In het omgevingsrecht wordt als uitgangspunt gehanteerd dat als regelgeving wordt overtreden in beginsel handhavend moet worden opgetreden.
Dit is de beginselplicht tot handhaving. De Afdeling oordeelt niet vaak dat een uitzondering op deze plicht gemaakt mag worden. Daarom wijzen wij op de uitspraak van de Afdeling van 24 juli 2013 (ECLI:NL:RVS:2013:455).
In deze uitspraak oordeelt de Afdeling dat omdat de overtreding slechts bestaat uit twee beperkte afwijkingen van de bouwvergunning, het college zich in redelijkheid op het standpunt heeft kunnen stellen dat het treffen van handhavingsmaatregelen ten aanzien van de afwijkingen van de bouwvergunning in dit geval zodanig onevenredig is in verhouding tot de daarmee te dienen belangen dat van optreden behoort te worden afgezien.
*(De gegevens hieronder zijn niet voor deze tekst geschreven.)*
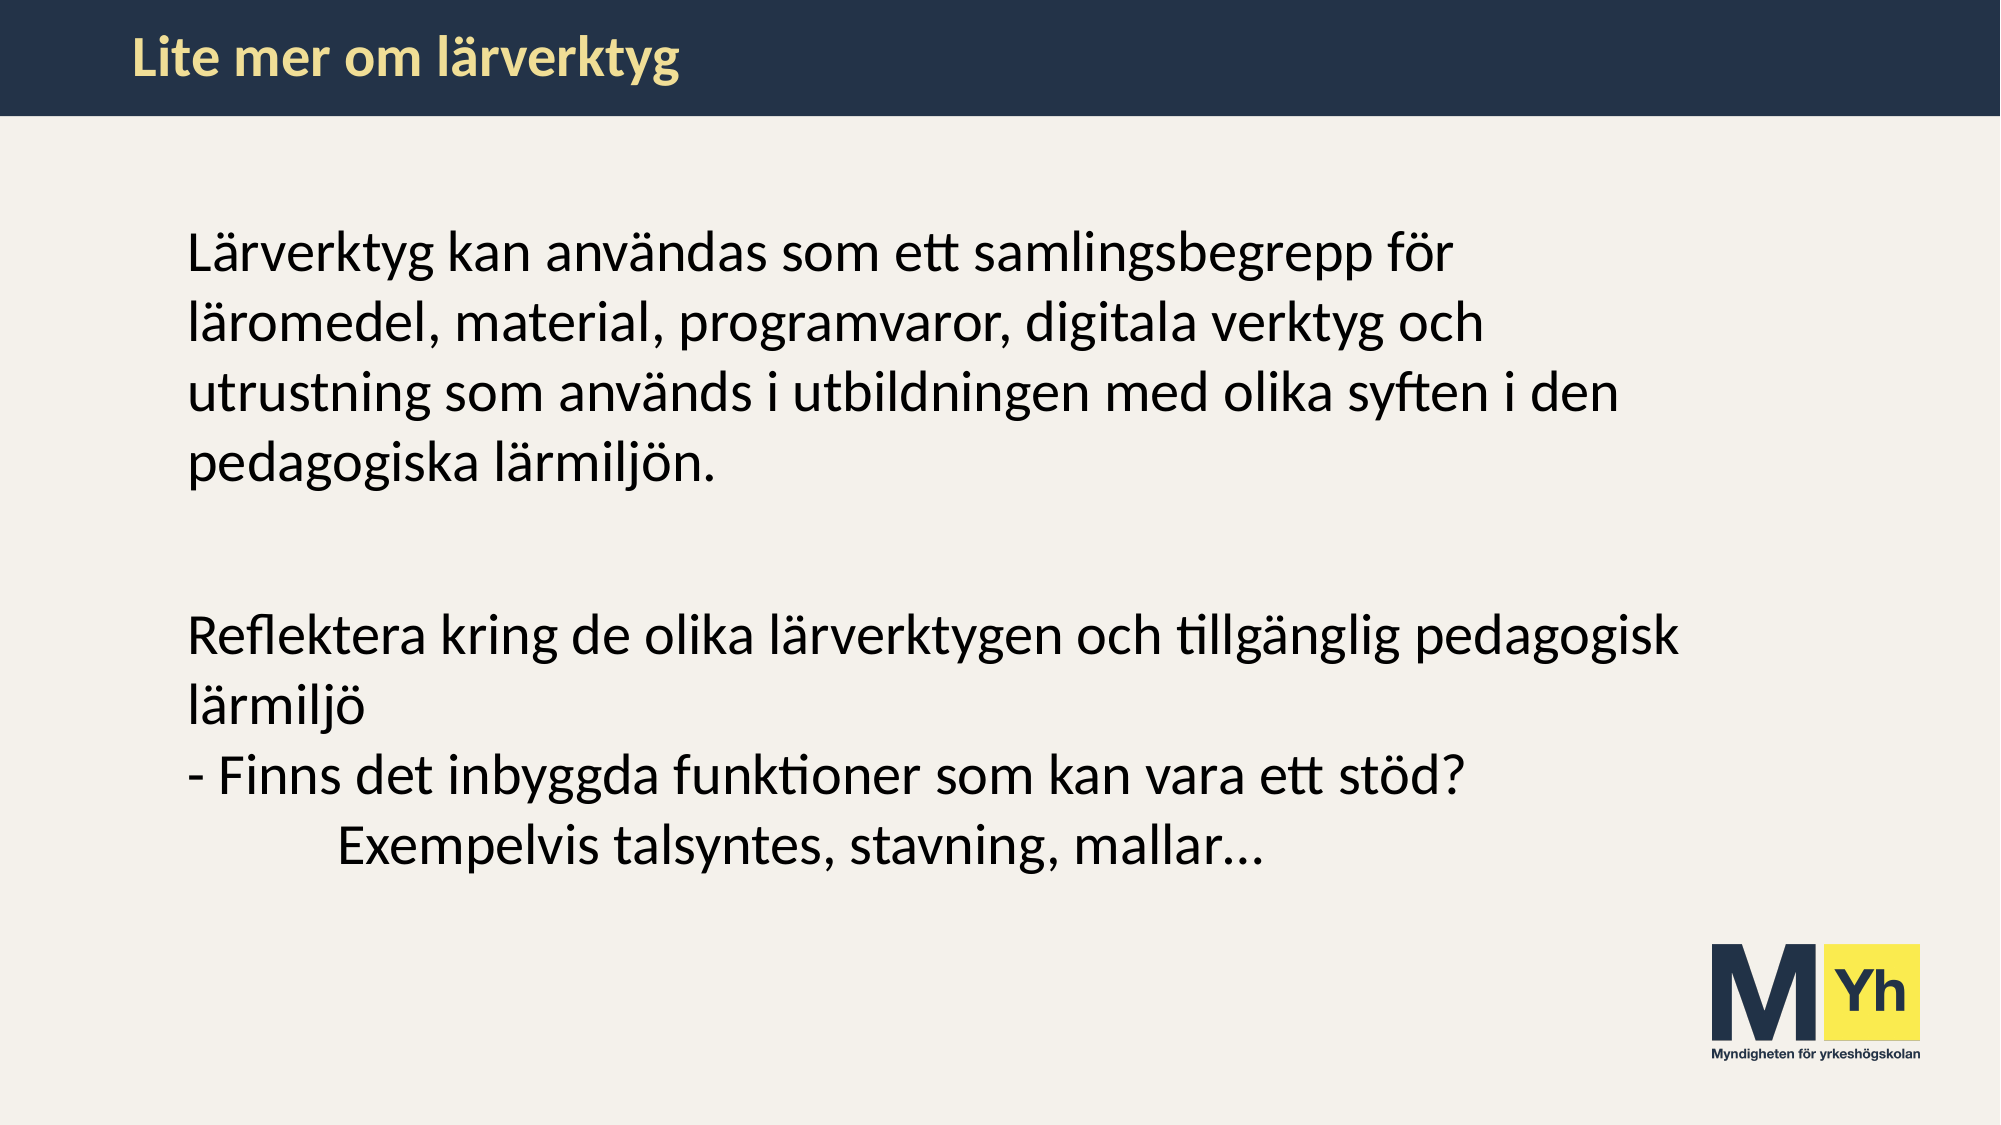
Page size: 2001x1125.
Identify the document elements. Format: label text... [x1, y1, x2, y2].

title Lite mer om lärverktyg [0, 0, 2000, 117]
picture [1712, 944, 1920, 1061]
list Lärverktyg kan användas som ett samlingsbegrepp för läromedel, material, programvaror, digitala verktyg och utrustning som används i utbildningen med olika syften i den pedagogiska lärmiljön. Reflektera kring de olika lärverktygen och tillgänglig pedagogisk lärmiljö - Finns det inbyggda funktioner som kan vara ett stöd? Exempelvis talsyntes, stavning, mallar… [172, 205, 1719, 920]
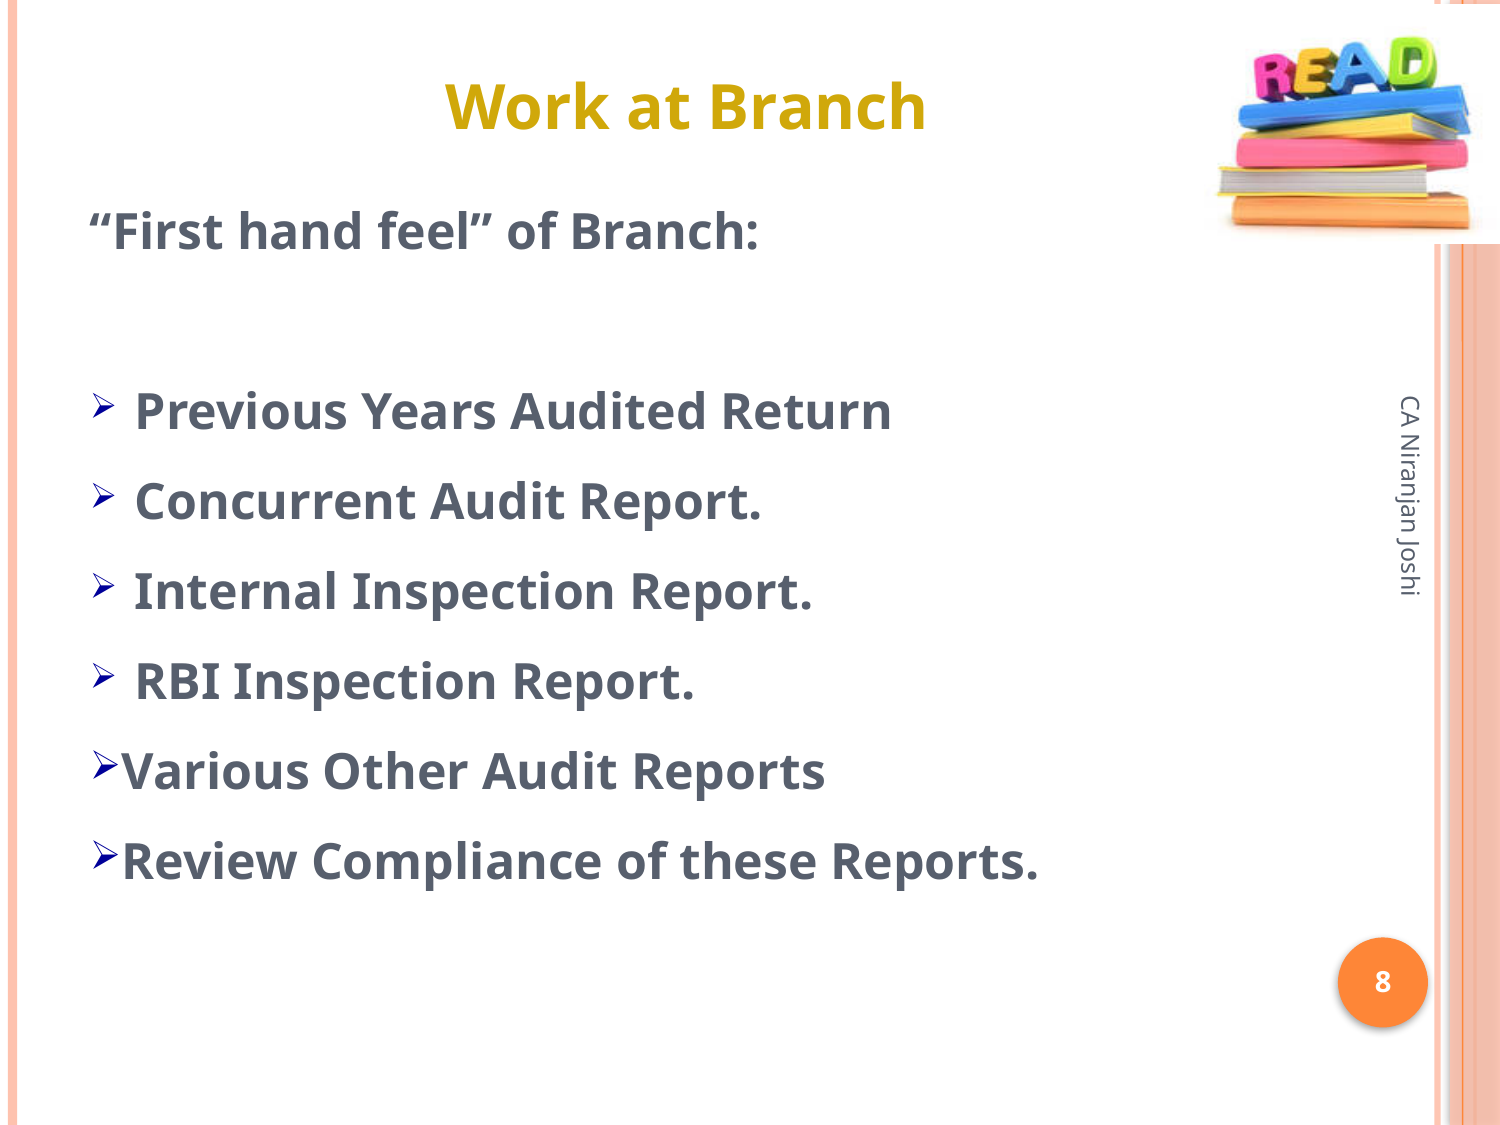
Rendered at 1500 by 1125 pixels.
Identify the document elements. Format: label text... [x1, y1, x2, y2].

slide_number 8 [1333, 940, 1434, 1027]
footer CA Niranjan Joshi [1379, 380, 1440, 906]
list “First hand feel” of Branch: Previous Years Audited Return Concurrent Audit Report. Internal Inspection Report. RBI Inspection Report. Various Other Audit Reports Review Compliance of these Reports. [75, 162, 1300, 1062]
picture [1204, 3, 1500, 245]
title Work at Branch [75, 45, 1198, 150]
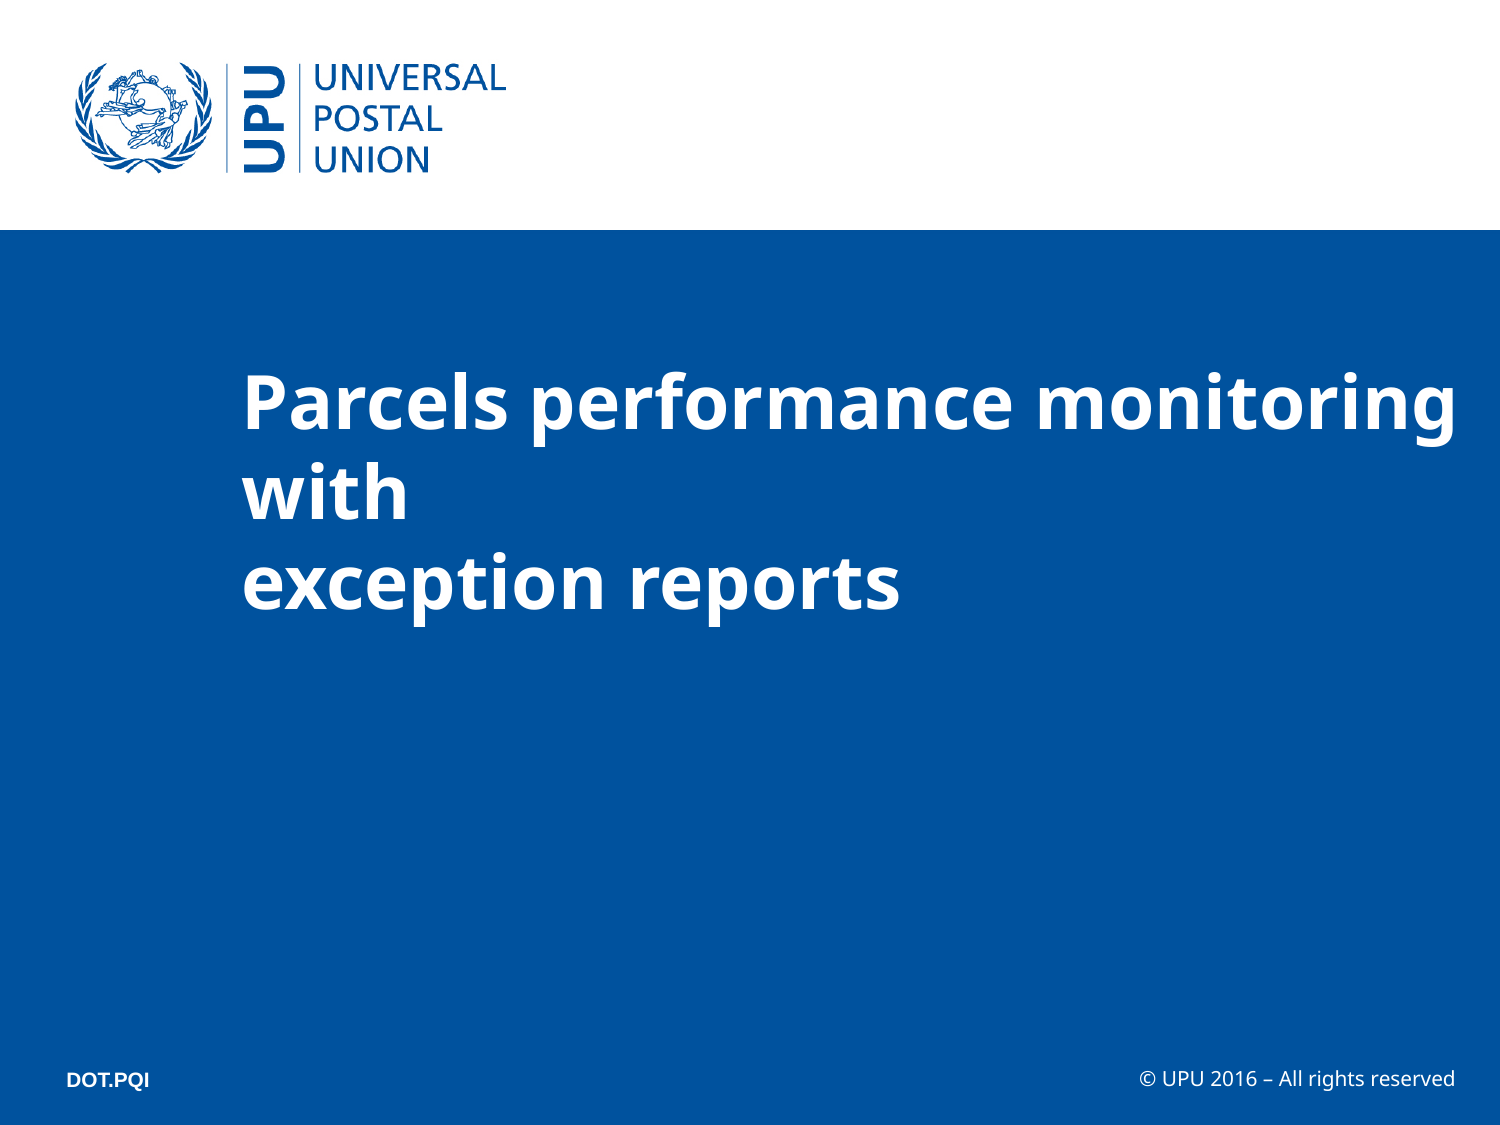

Hierbij acht de Afdeling van belang dat de afwijkingen van de bouwvergunning met het blote oog in het vrije veld nauwelijks waarneembaar zijn en dat niet is gebleken dat de belangen van derden door de afwijkingen worden geschaad. Ook wordt in aanmerking genomen dat de woning en bedrijfsruimte al geruime tijd geleden zijn gebouwd. Ten slotte acht de Afdeling van belang dat handhavend optreden ingrijpende gevolgen zou hebben, omdat dit zou betekenen dat de woning verplaatst zou moeten worden.